What is a Flood Plain?
  That area which experience has shown to be, or expert opinion holds likely to be, subject to high water condition connected with tide, storm, or seasonal changes. There are several types of Flood Plains -- 100 year, 500 year, etc -- and these are broken down into zones, which affect the use of the property.
   
What is a Wind Zone?
  Wind zones are determined as to the proximity to the coast.
  Example: Wind Zone I is closest to the coast and extends 5 miles inward. Winds will be strongest in the area.
    Wind Zone II may be from 5 to 10 miles inward and winds will be less.
    Wind Zone III may be 10 to 25 miles inward with less wind velocity.
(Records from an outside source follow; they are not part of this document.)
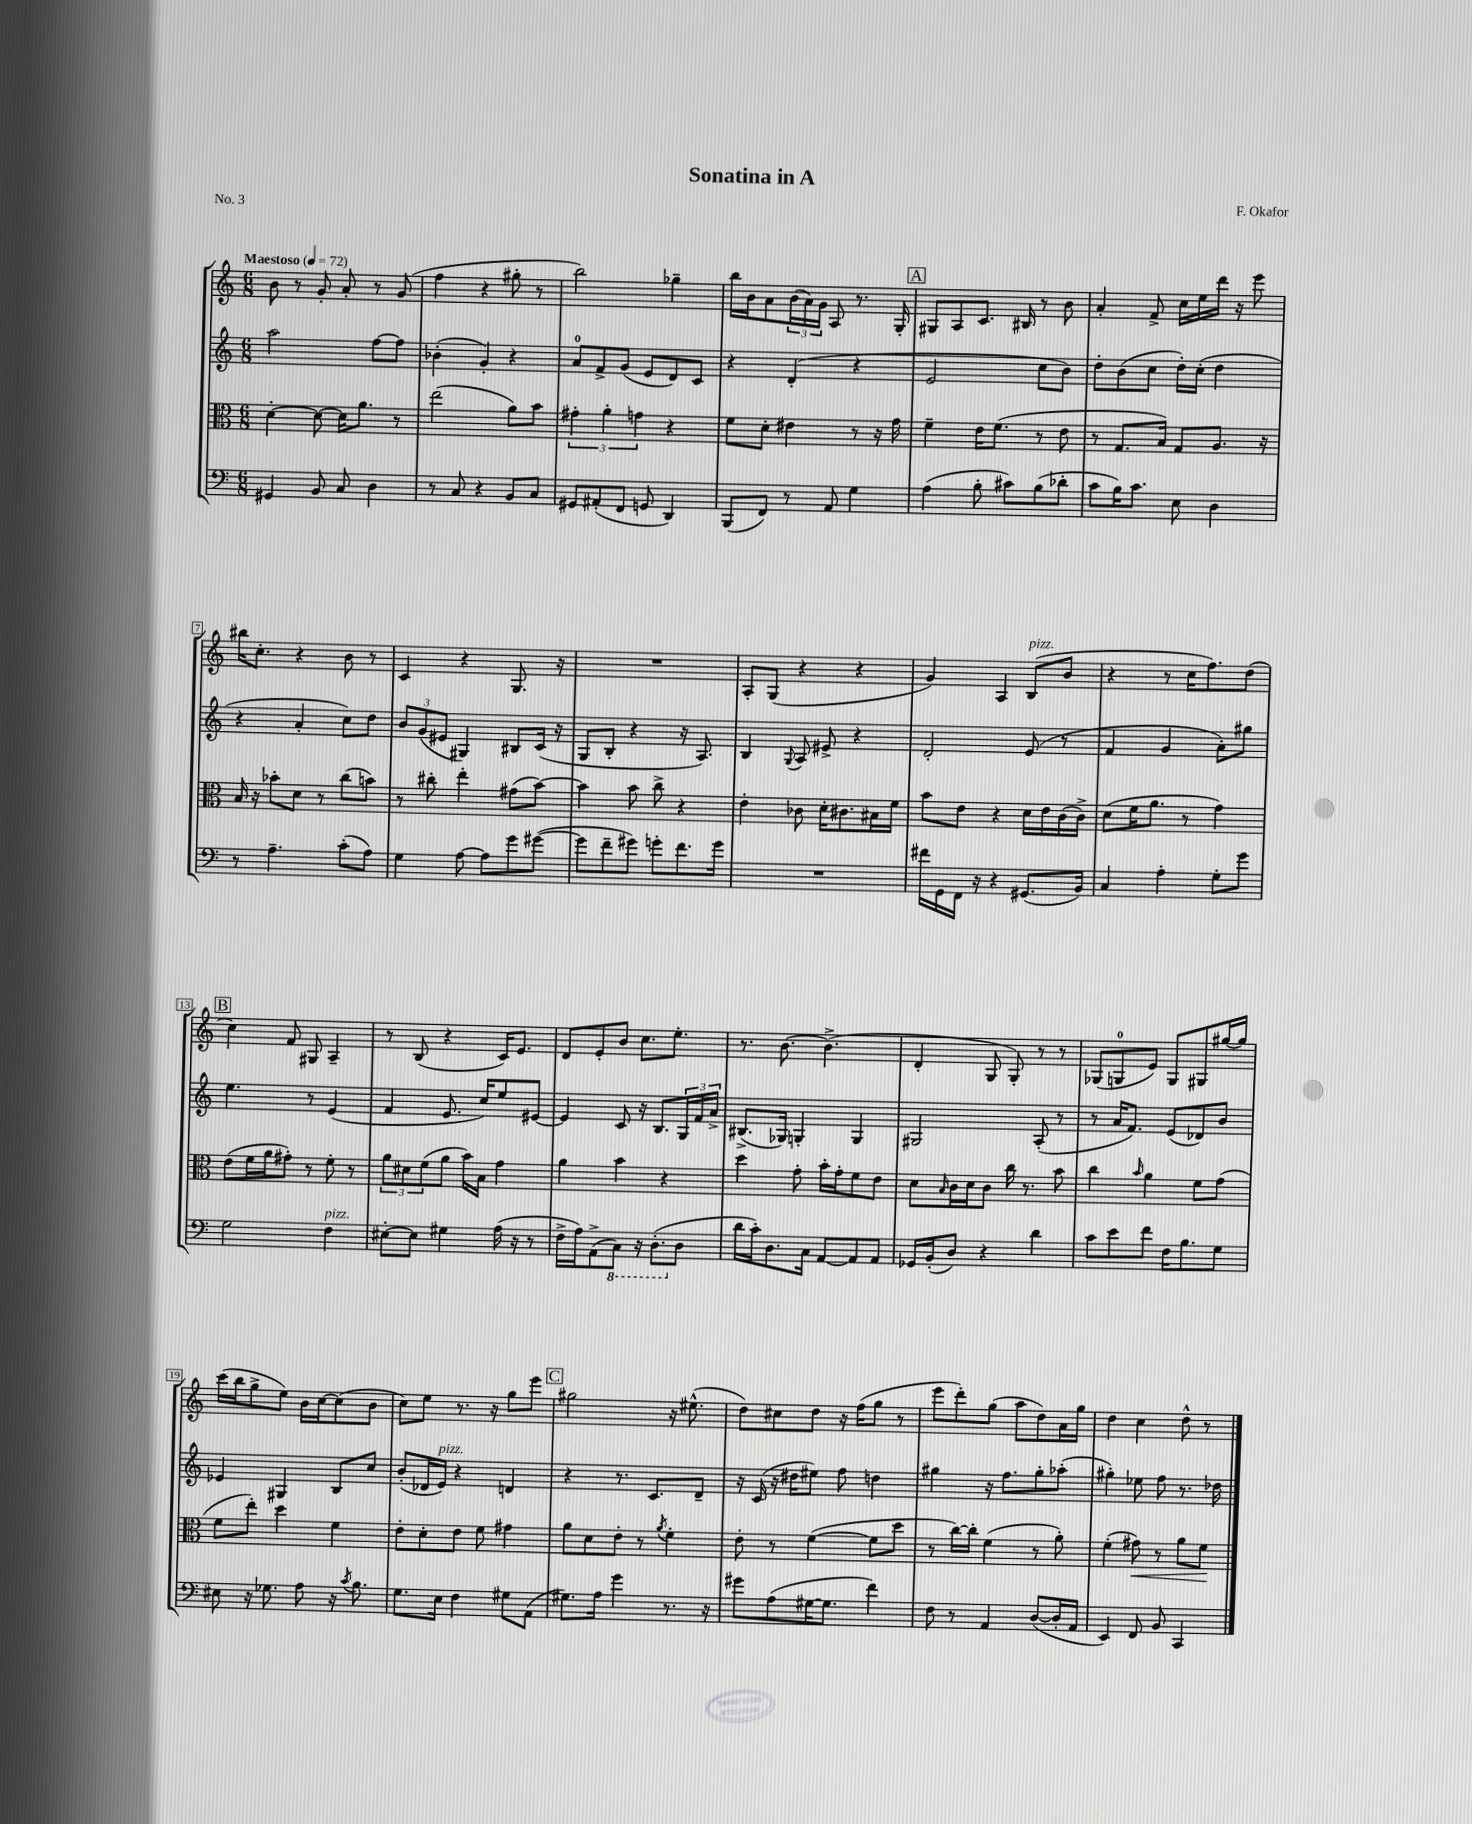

**kern	**kern	**dynam	**kern	**kern
*part4	*part3	*part3	*part2	*part1
*staff4	*staff3	*staff3	*staff2	*staff1
*clefF4	*clefC3	*	*clefG2	*clefG2
*k[]	*k[]	*	*k[]	*k[]
*M6/8	*M6/8	*	*M6/8	*M6/8
*MM72	*MM72	*	*MM72	*MM72
=1	=1	=1	=1	=1
!	!	!	!	!LO:TX:a:B:t=Maestoso
4GG#X/	[4d'\	.	2aa\	8b\
.	.	.	.	8r
8BB/	8d\_	.	.	8g'/
8C/	16d\KL]	.	.	8a'/
.	8.a\J	.	.	.
4D\	.	.	[8ff\L	8r
.	8r	.	8ff\J]	(8g/
=2	=2	=2	=2	=2
8r	(2ee\	.	(4b-X'\	4ff\
8C/	.	.	.	.
4r	.	.	4g'/)	4r
8BB/L	8a\L)	.	4r	8gg#X'\
8C/J	8b\J	.	.	8r
=3	=3	=3	=3	=3
8GG#X/L	6g#X'\	.	8a/L	2bb\)
(8AA#X'/	.	.	8f^/	.
.	6a'\	.	.	.
8FF/J	.	.	(8g/J	.
.	6gn\	.	.	.
8GGn/	.	.	8e/L	.
4DD/)	4r	.	8d/)	4gg-X~\
.	.	.	8c/J	.
=4	=4	=4	=4	=4
(8BBB/L	8f\L	.	4r	16bb\LL
.	.	.	.	16b\J
8FF/J)	8d'\J	.	.	8a\
8r	4e#X\	.	(4d'/	(24b\L
.	.	.	.	24a\)
.	.	.	.	24g\JJ
8AA/	.	.	.	8A/
4G\	8r	.	4r	8.r
.	16r	.	.	.
.	16g\	.	.	16G'/
!!LO:REH:place=s1:t=A
=5	=5	=5	=5	=5
(4A\	4f~\	.	2e/	8G#X/L
.	.	.	.	8A/
8B'\	16e\KL	.	.	8.c/J
.	(8.f\J	.	.	.
8c#X\L)	.	.	.	.
.	.	.	.	16B#X/
(8B\	8r	.	8cc\L	8r
8d-X'\J	8e\	.	8b\J)	8b\
=6	=6	=6	=6	=6
8c\L	8r	.	8dd'\L	4a'/
16B\K)	8.G/L	.	(8b\	.
8.c\J	.	.	.	.
.	.	.	8cc\J	8f^/
.	16B/Jk)	.	.	.
8E\	8G/L	.	16dd'\LL)	16cc\LL
.	.	.	(16cc'\JJ	16ee\
4D\	8.A/J	.	4dd\	16ddd\JJ
.	.	.	.	16r
.	.	.	.	8eee\
.	16r	.	.	.
!!LO:LB:g=z
=7	=7	=7	=7	=7
8r	16B/	.	4r	16bb#X\KL
.	16r	.	.	8.cc'\J
4.A~\	8b-X'\L	.	.	.
.	8d\J	.	4a'/	4r
.	8r	.	.	.
(8c'\L	(8cc\L	.	8cc\L)	8b\
8A\J)	8bn\J)	.	8dd\J	8r
=8	=8	=8	=8	=8
4G\	8r	.	12b/L	4c/
.	.	.	(12g/	.
.	8cc#X'\	.	.	.
.	.	.	12e#X/J	.
[8A\	4ee'\	.	4G#X/)	4r
8A\L]	.	.	.	.
8g\	(8g#X\L	.	8B#X/L	8.G/
([8g#X\J	[8b\J)	.	(16c/Jk	.
.	.	.	16r	16r
=9	=9	=9	=9	=9
8g#\L]	4b\]	.	8G/L	2.r
8f~\	.	.	8B'/J	.
8g#X\J)	8b\	.	4r	.
8gn'\L	8cc^\	.	.	.
8.f\	4r	.	16r	.
.	.	.	8.A/)	.
16g\Jk	.	.	.	.
=10	=10	=10	=10	=10
2.r	4e'\	.	4B/	8A'/L
.	.	.	.	(8G/J
.	.	.	8qqG/	.
.	8c-X\	.	8A/	4r
.	16d'\KL	.	8e#X^/	.
.	8.c#X\	.	.	.
.	.	.	4r	4r
.	16B#X\L	.	.	.
.	16f\JJ	.	.	.
=11	=11	=11	=11	=11
16f#X\LL	8b\L	.	2d'/	4g/)
16GG\	.	.	.	.
16FF\JJ	8e\J	.	.	.
16r	.	.	.	.
4r	4r	.	.	4A/
!	!	!	!	!LO:TX:a:i:t=pizz.
(8.GG#X/L	16d\LL	.	(8e/	(8B/L
.	16e\	.	.	.
.	(16c\	.	8r	8b/J
16BB/Jk)	16c^\JJ)	.	.	.
=12	=12	=12	=12	=12
4C/	(8d\L	.	4f/	4r
.	16f\K	.	.	.
.	8.a\J	.	.	.
4A'\	.	.	4g/	8r
.	8r	.	.	16cc\KL
.	.	.	.	8.ff\)
8G'\L	4g\)	.	8a'\L)	.
8g\J	.	.	8gg#X\J	(8dd\J
!!LO:LB:g=z
!!LO:REH:place=s1:t=B
=13	=13	=13	=13	=13
2G\	(8e\L	.	4.ee\	4cc\)
.	16f\L	.	.	.
.	16a\J	.	.	.
.	8g#X'\J)	.	.	8f/
.	8r	.	8r	8G#X/
!LO:TX:a:i:t=pizz.	!	!	!	!
4F\	8f'\	.	(4e/	4A~/
.	8r	.	.	.
=14	=14	=14	=14	=14
[8E#X'\L	12a\L	.	4f/	8r
.	12d#X\	.	.	.
8E#\J]	.	.	.	(8B/
.	(12f\	.	.	.
4G#X\	8a\J	.	8.e/	4r
.	16b\LL)	.	.	.
.	16B\JJ	.	16cc/KL)	.
(16A\	4g\	.	8ee/	16c/KL)
16r	.	.	.	8.e/J
8r	.	.	[8e#X/J	.
=15	=15	=15	=15	=15
16F^\LL	4a\	.	4e#/]	8d/L
16A\J)	.	.	.	.
(8AA^\	.	.	.	8e'/
*8ba	*	*	*	*
8CC\J)	4b\	.	8c/	8b/J
16r	.	.	16r	8.cc\L
(8.DD'\L	.	.	8.B/L	.
.	4r	.	.	.
.	.	.	.	8.ee'\J
*X8ba	*	*	*	*
8D\J	.	.	24G/L	.
.	.	.	24f/	.
.	.	.	24a^/JJ	.
=16	=16	=16	=16	=16
16d\LL	4dd\	.	(8.B#X^/L	8.r
16c'\J)	.	.	.	.
8.D\	.	.	.	.
.	.	.	16G-X/Jk)	[8.b\
.	8g'\	.	4Gn'/	.
16C\Jk	.	.	.	.
[8AA/L	16b'\LL	.	.	(4.b^\]
.	16g'\J	.	.	.
8AA/]	8f\	.	4G/	.
8AA/J	8e\J	.	.	.
=17	=17	=17	=17	=17
16GG-X/LL	8d\L	.	2G#X/	4d'/
(16BB'/J	.	.	.	.
.	16qqB/	.	.	.
8D/J)	16c\L	.	.	.
.	16d\J	.	.	.
4r	8c\J	.	.	8G/
.	16cc\	.	.	8G'/)
.	8.r	.	.	.
4d\	.	.	(8A'/	8r
.	8b\	.	8r	8r
=18	=18	=18	=18	=18
8c\L	4cc\	.	8r	(8G-X/L
8e\	.	.	16a/KL	8Gn/
.	.	.	8.f/J)	.
.	16qqb/	.	.	.
8f\J	4a\	.	.	8e/J)
16F\KL	.	.	(8e/L	8G/L
8.B\	.	.	.	.
.	8f\L	.	8d-X/)	8G#X/
8G\J	(8g\J	.	8b/J	[16gg#X/L
.	.	.	.	16gg#/JJ]
!!LO:LB:g=z
=19	=19	=19	=19	=19
8E#X\	8f\L	.	4e-X/	(16ccc\LL
.	.	.	.	16bb\J
16r	8ee'\J)	.	.	8gg^\
8.G-X\	.	.	.	.
.	4dd\	.	4G#X/	8ee\J)
8A\	.	.	.	16b\LL
.	.	.	.	[16cc\J
16r	4f\	.	8B/L	(8cc\]
8qc/	.	.	.	.
8.B\	.	.	.	.
.	.	.	8cc/J	8b\J
=20	=20	=20	=20	=20
8.G\L	8e'\L	.	(8b'/L	8cc\L)
.	8d'\	.	16d-X/L	8ee\J
!	!	!	!LO:TX:a:i:t=pizz.	!
16E\Jk	.	.	16e/JJ)	.
4F\	8e\J	.	4r	8.r
.	8f\	.	.	.
.	.	.	.	16r
8G#X\L	4g#X\	.	4dn/	8gg\L
(8AA\J	.	.	.	8eee\J
!!LO:REH:place=s1:t=C
=21	=21	=21	=21	=21
8.G#X\L)	8a\L	.	4r	2gg#X\
.	8d\	.	.	.
16A\Jk	.	.	.	.
4g\	8e'\J	.	8.r	.
.	8r	.	.	.
.	.	.	8.c/L	.
.	8qa/	.	.	.
8.r	4f'\	.	.	16r
.	.	.	.	(8.ee#X^^\
.	.	.	8d~/J	.
16r	.	.	.	.
=22	=22	=22	=22	=22
8g#X\L	8e'\	.	16r	8dd\L)
.	.	.	(16c/	.
(8A\	8r	.	16r	8cc#X\
.	.	.	16dd#X\KL	.
[16G#X\K	([4f\	.	8ee#X\J)	8dd\J
8.G#\J]	.	.	.	.
.	.	.	8ff\	16r
.	.	.	.	(16ff\KL
4f\)	8f\L]	.	4ddn\	8gg\J
.	8dd\J	.	.	8r
=23	=23	=23	=23	=23
8F\	8r	.	4gg#X\	8eee\L
8r	[16cc\LL)	.	.	8ddd'\)
.	16cc'\JJ]	.	.	.
4AA/	(4f\	.	16r	(8gg\J
.	.	.	8.ff\L	.
.	.	.	.	8aa\L
([8D/L	8r	.	8gg#'\	8dd\)
16D'/L]	8a'\)	.	(8aa-X'\J	16a\L
16AA/JJ	.	.	.	16gg\JJ
=24	=24	=24	=24	=24
4EE/)	(4f'\	.	4gg#X'\)	4dd\
!	!	!LO:HP:b	!	!
8FF/	8g#X\)	<	8ee-X\	4cc\
8BB/	8r	.	8ff\	.
4CC/	8a\L	.	8.r	8dd^^\
.	8f\J	.	.	8r
.	.	.	16dd-X\	.
.	.	[	.	.
==	==	==	==	==
*-	*-	*-	*-	*-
  These zones determine how structures are built and also insurance rates.
 
What is a Perk Test?
  When there is no public sewer system, a septic tank system must be constructed. In order to do this, a septic permit must be obtained from the county in which the property is located. A soil suitability test is done by the local Environmental Health Department. There are many places in the coastal areas that will fail the perk tests.
   
What are Wetlands?
  Areas along the coast, rivers, creeks, tributaries, lakes, and inland, that are protected by the Federal and State Agencies, because of their importance to our environment. they are determined by types of soil, vegetation, and water tables.
   
What is an Elevation Certificate?
  A document required by FEMA in order for the insurance industry to write a policy for a structure. It must be done by a licensed surveyor. It determines the elevation of the floor of the house from the base of the flood plain.
What is a Bulkhead?
  Walls that are built along a shoreline to protect against erosion. They cannot be built everywhere, and require permits from several Government Agencies. They are normally built of wood, vinyl, rock, or concrete.